*** Opening RECORD EXTRACTS ***

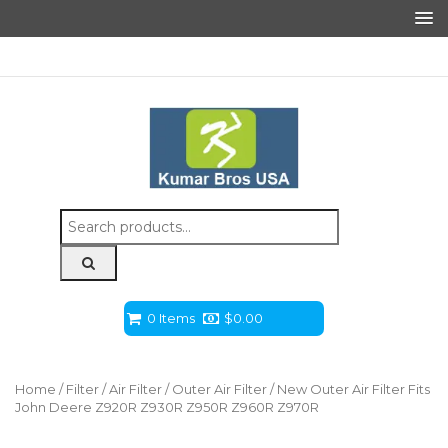
Search
for:
0 Items
$
0.00
Home
/
Filter
/
Air Filter
/
Outer Air Filter
/ New Outer Air Filter Fits
John Deere Z920R Z930R Z950R Z960R Z970R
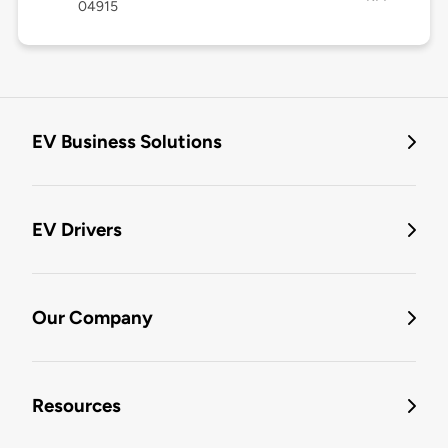
04915
EV Business Solutions
EV Drivers
Our Company
Resources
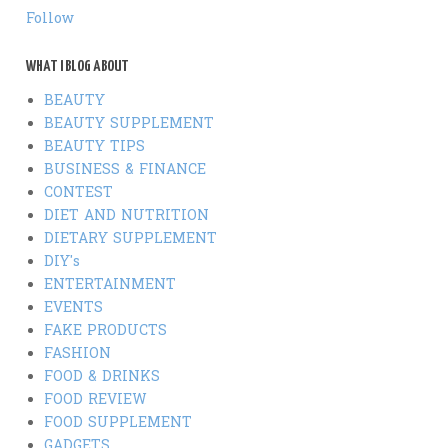
Follow
WHAT I BLOG ABOUT
BEAUTY
BEAUTY SUPPLEMENT
BEAUTY TIPS
BUSINESS & FINANCE
CONTEST
DIET AND NUTRITION
DIETARY SUPPLEMENT
DIY's
ENTERTAINMENT
EVENTS
FAKE PRODUCTS
FASHION
FOOD & DRINKS
FOOD REVIEW
FOOD SUPPLEMENT
GADGETS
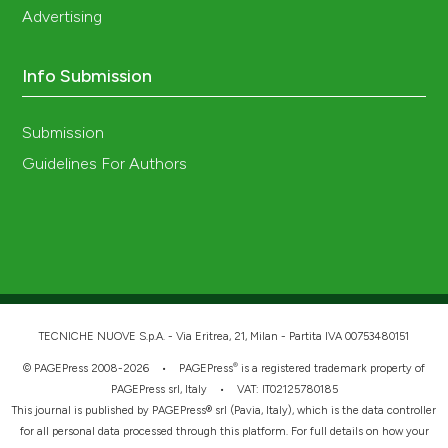
Advertising
Info Submission
Submission
Guidelines For Authors
TECNICHE NUOVE S.p.A. - Via Eritrea, 21, Milan - Partita IVA 00753480151
®
© PAGEPress 2008-2026 •
PAGEPress
is a registered trademark property of
PAGEPress srl, Italy • VAT: IT02125780185
This journal is published by PAGEPress® srl (Pavia, Italy), which is the data controller
for all personal data processed through this platform. For full details on how your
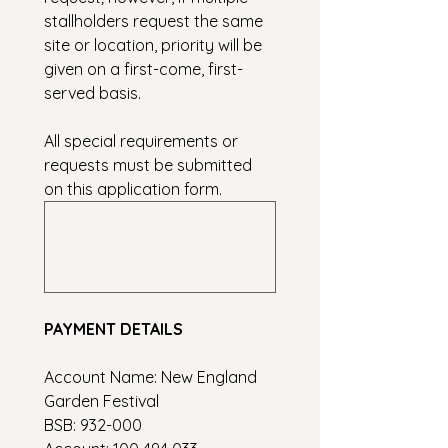
stallholders request the same 
site or location, priority will be 
given on a first-come, first-
served basis.
All special requirements or 
requests must be submitted 
on this application form.
PAYMENT DETAILS
Account Name: New England 
Garden Festival
BSB: 932-000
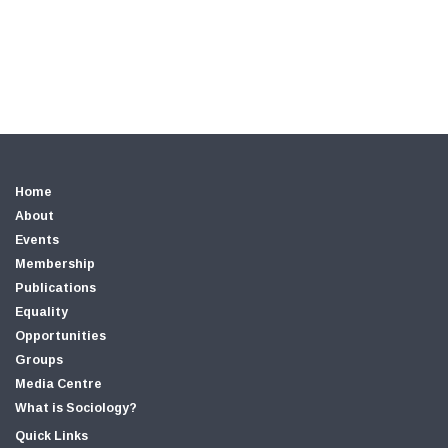
Home
About
Events
Membership
Publications
Equality
Opportunities
Groups
Media Centre
What is Sociology?
Quick Links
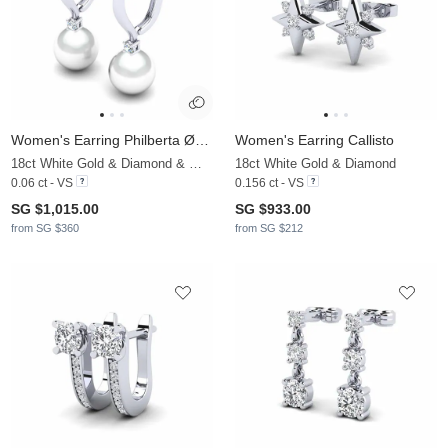
Women's Earring Philberta Ø8 mm
Women's Earring Callisto
18ct White Gold & Diamond & White Pearl
18ct White Gold & Diamond
0.06 ct - VS
0.156 ct - VS
SG $1,015.00
SG $933.00
from SG $360
from SG $212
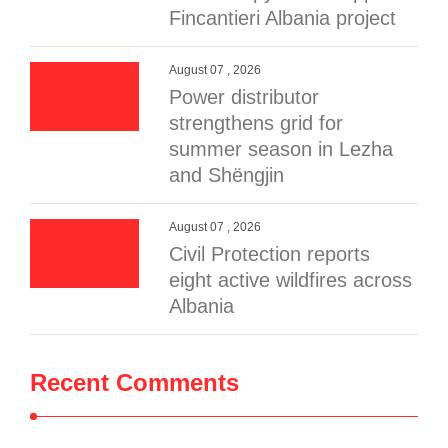
Fincantieri Albania project
August 07 , 2026
Power distributor
strengthens grid for
summer season in Lezha
and Shëngjin
August 07 , 2026
Civil Protection reports
eight active wildfires across
Albania
Recent Comments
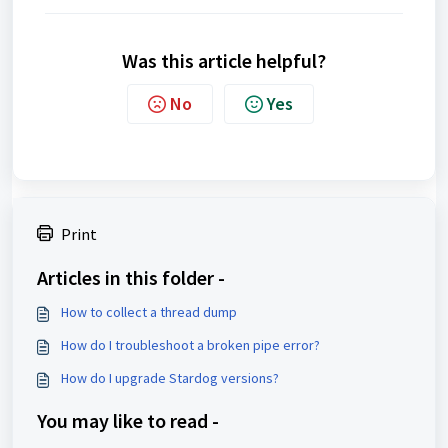
Was this article helpful?
No
Yes
Print
Articles in this folder -
How to collect a thread dump
How do I troubleshoot a broken pipe error?
How do I upgrade Stardog versions?
You may like to read -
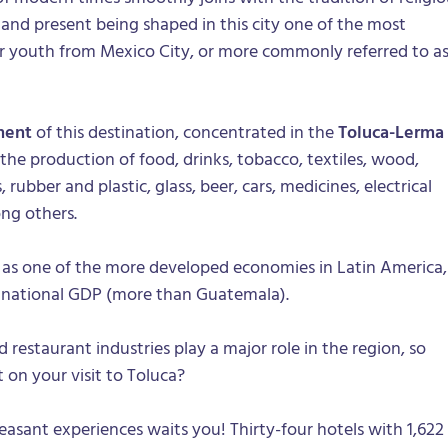
t and present being shaped in this city one of the most
or youth from Mexico City, or more commonly referred to a
ment
of this destination, concentrated in the
Toluca-Lerma
 the production of food, drinks, tobacco, textiles, wood,
rubber and plastic, glass, beer, cars, medicines, electrical
ng others.
it as one of the more developed economies in Latin America,
f national GDP (more than Guatemala).
d restaurant industries play a major role in the region, so
on your visit to Toluca?
pleasant experiences waits you! Thirty-four hotels with 1,622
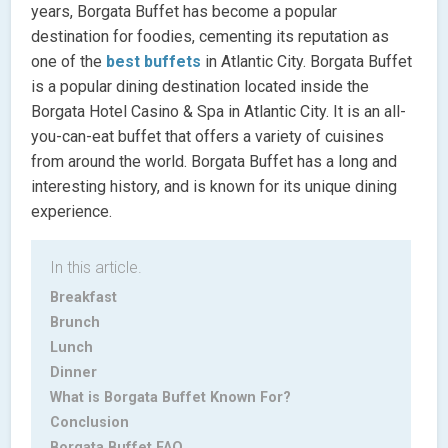
years, Borgata Buffet has become a popular
destination for foodies, cementing its reputation as
one of the
best buffets
in Atlantic City. Borgata Buffet
is a popular dining destination located inside the
Borgata Hotel Casino & Spa in Atlantic City. It is an all-
you-can-eat buffet that offers a variety of cuisines
from around the world. Borgata Buffet has a long and
interesting history, and is known for its unique dining
experience.
In this article.
Breakfast
Brunch
Lunch
Dinner
What is Borgata Buffet Known For?
Conclusion
Borgata Buffet FAQ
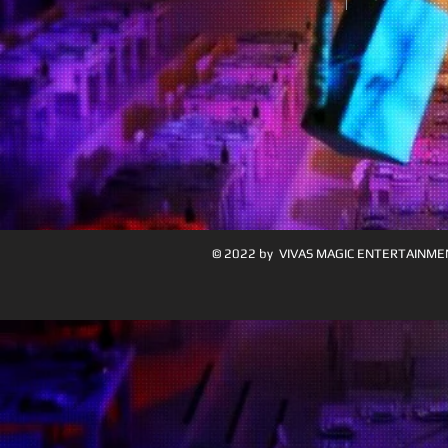
© 2022 by VIVAS MAGIC ENTERTAINME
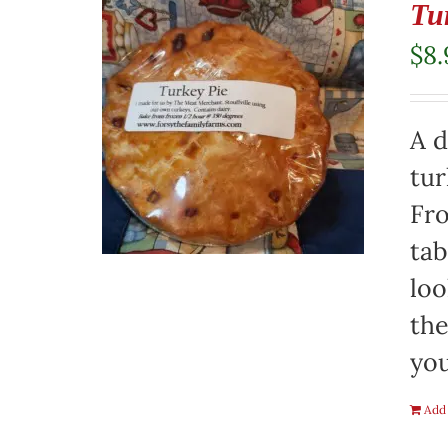
Tu
$
8.
A d
tur
Fro
tab
loo
the
you
Add 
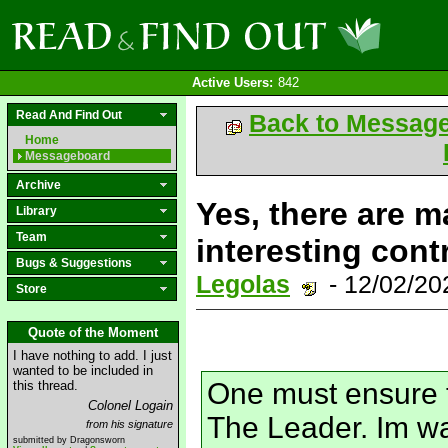
Active Users:
842
Read And Find Out
Back to Messag
Home
Messageboard
Archive
Yes, there are m
Library
Team
interesting cont
Bugs & Suggestions
Legolas
- 12/02/2
Store
Quote of the Moment
I have nothing to add. I just
wanted to be included in
One must ensure t
this thread.
Colonel Logain
The Leader. Im wai
from his signature
submitted by Dragonsworn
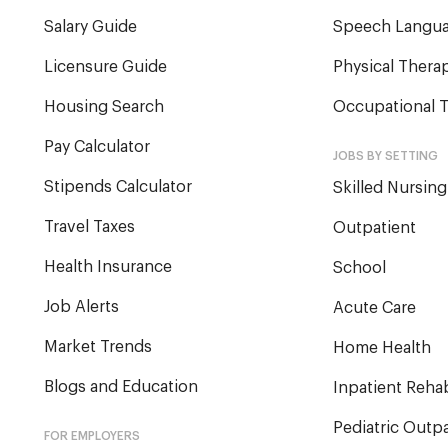
Salary Guide
Speech Langua
Licensure Guide
Physical Therap
Housing Search
Occupational T
Pay Calculator
JOBS BY SETTING
Stipends Calculator
Skilled Nursing
Travel Taxes
Outpatient
Health Insurance
School
Job Alerts
Acute Care
Market Trends
Home Health
Blogs and Education
Inpatient Reha
Pediatric Outpa
FOR EMPLOYERS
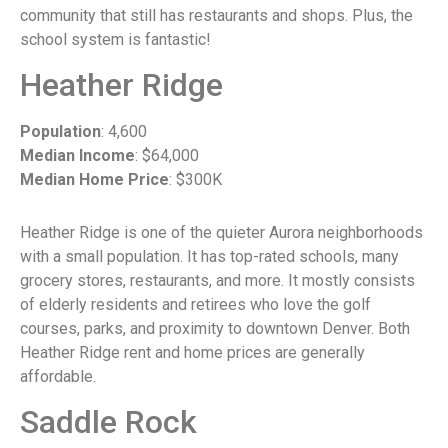
community that still has restaurants and shops. Plus, the
school system is fantastic!
Heather Ridge
Population
: 4,600
Median Income
: $64,000
Median Home Price
: $300K
Heather Ridge is one of the quieter Aurora neighborhoods
with a small population. It has top-rated schools, many
grocery stores, restaurants, and more. It mostly consists
of elderly residents and retirees who love the golf
courses, parks, and proximity to downtown Denver. Both
Heather Ridge rent and home prices are generally
affordable.
Saddle Rock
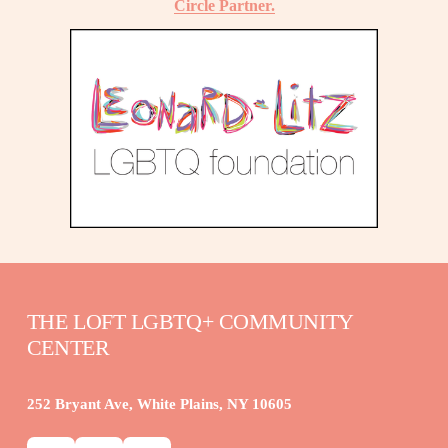
Circle Partner.
THE LOFT LGBTQ+ COMMUNITY 
CENTER
252 Bryant Ave, White Plains, NY 10605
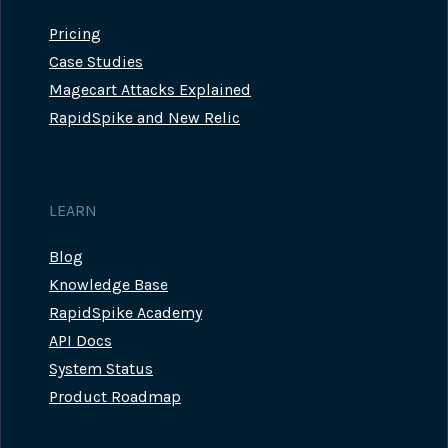
Pricing
Case Studies
Magecart Attacks Explained
RapidSpike and New Relic
LEARN
Blog
Knowledge Base
RapidSpike Academy
API Docs
System Status
Product Roadmap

*** Closing RECORD EXTRACTS ***

# REQUIREMENT
Word for word, restate the records above and drop the pictures.

# RESULT OF THE TASK
Search
for:
0 Items
$
0.00
Home
/
Filter
/
Air Filter
/
Outer Air Filter
/ New Outer Air Filter Fits
John Deere Z920R Z930R Z950R Z960R Z970R
04915
EV Business Solutions
EV Drivers
Our Company
Resources
Follow
WHAT I BLOG ABOUT
BEAUTY
BEAUTY SUPPLEMENT
BEAUTY TIPS
BUSINESS & FINANCE
CONTEST
DIET AND NUTRITION
DIETARY SUPPLEMENT
DIY's
ENTERTAINMENT
EVENTS
FAKE PRODUCTS
FASHION
FOOD & DRINKS
FOOD REVIEW
FOOD SUPPLEMENT
GADGETS
Advertising
Info Submission
Submission
Guidelines For Authors
TECNICHE NUOVE S.p.A. - Via Eritrea, 21, Milan - Partita IVA 00753480151
®
© PAGEPress 2008-2026 •
PAGEPress
is a registered trademark property of
PAGEPress srl, Italy • VAT: IT02125780185
This journal is published by PAGEPress® srl (Pavia, Italy), which is the data controller
for all personal data processed through this platform. For full details on how your
stallholders request the same 
site or location, priority will be 
given on a first-come, first-
served basis.
All special requirements or 
requests must be submitted 
on this application form.
PAYMENT DETAILS
Account Name: New England 
Garden Festival
BSB: 932-000
Home
About
Events
Membership
Publications
Equality
Opportunities
Groups
Media Centre
What is Sociology?
Quick Links
Women's Earring Philberta Ø8 mm
Women's Earring Callisto
18ct White Gold & Diamond & White Pearl
18ct White Gold & Diamond
0.06 ct - VS
0.156 ct - VS
SG $1,015.00
SG $933.00
from SG $360
from SG $212
Fincantieri Albania project
August 07 , 2026
Power distributor
strengthens grid for
summer season in Lezha
and Shëngjin
August 07 , 2026
Civil Protection reports
eight active wildfires across
Albania
Recent Comments
Was this article helpful?
No
Yes
Print
Articles in this folder -
How to collect a thread dump
How do I troubleshoot a broken pipe error?
How do I upgrade Stardog versions?
You may like to read -
t and present being shaped in this city one of the most
or youth from Mexico City, or more commonly referred to a
ment
of this destination, concentrated in the
Toluca-Lerma
 the production of food, drinks, tobacco, textiles, wood,
rubber and plastic, glass, beer, cars, medicines, electrical
ng others.
it as one of the more developed economies in Latin America,
f national GDP (more than Guatemala).
d restaurant industries play a major role in the region, so
on your visit to Toluca?
pleasant experiences waits you! Thirty-four hotels with 1,622
years, Borgata Buffet has become a popular
destination for foodies, cementing its reputation as
one of the
best buffets
in Atlantic City. Borgata Buffet
is a popular dining destination located inside the
Borgata Hotel Casino & Spa in Atlantic City. It is an all-
you-can-eat buffet that offers a variety of cuisines
from around the world. Borgata Buffet has a long and
interesting history, and is known for its unique dining
experience.
In this article.
Breakfast
Brunch
Lunch
Dinner
What is Borgata Buffet Known For?
Conclusion
Borgata Buffet FAQ
© 2022 by VIVAS MAGIC ENTERTAINME
Tu
$
8.
A d
tur
Fro
tab
loo
the
you
Add 
Active Users:
842
Read And Find Out
Back to Messag
Home
Messageboard
Archive
Yes, there are m
Library
Team
interesting cont
Bugs & Suggestions
Legolas
- 12/02/2
Store
Quote of the Moment
I have nothing to add. I just
wanted to be included in
One must ensure t
this thread.
Colonel Logain
The Leader. Im wai
from his signature
submitted by Dragonsworn
Salary Guide
Speech Langua
Licensure Guide
Physical Therap
Housing Search
Occupational T
Pay Calculator
JOBS BY SETTING
Stipends Calculator
Skilled Nursing
Travel Taxes
Outpatient
Health Insurance
School
Job Alerts
Acute Care
Market Trends
Home Health
Blogs and Education
Inpatient Reha
Pediatric Outpa
FOR EMPLOYERS
community that still has restaurants and shops. Plus, the
school system is fantastic!
Heather Ridge
Population
: 4,600
Median Income
: $64,000
Median Home Price
: $300K
Heather Ridge is one of the quieter Aurora neighborhoods
with a small population. It has top-rated schools, many
grocery stores, restaurants, and more. It mostly consists
of elderly residents and retirees who love the golf
courses, parks, and proximity to downtown Denver. Both
Heather Ridge rent and home prices are generally
affordable.
Saddle Rock
Circle Partner.
THE LOFT LGBTQ+ COMMUNITY 
CENTER
252 Bryant Ave, White Plains, NY 10605
Pricing
Case Studies
Magecart Attacks Explained
RapidSpike and New Relic
LEARN
Blog
Knowledge Base
RapidSpike Academy
API Docs
System Status
Product Roadmap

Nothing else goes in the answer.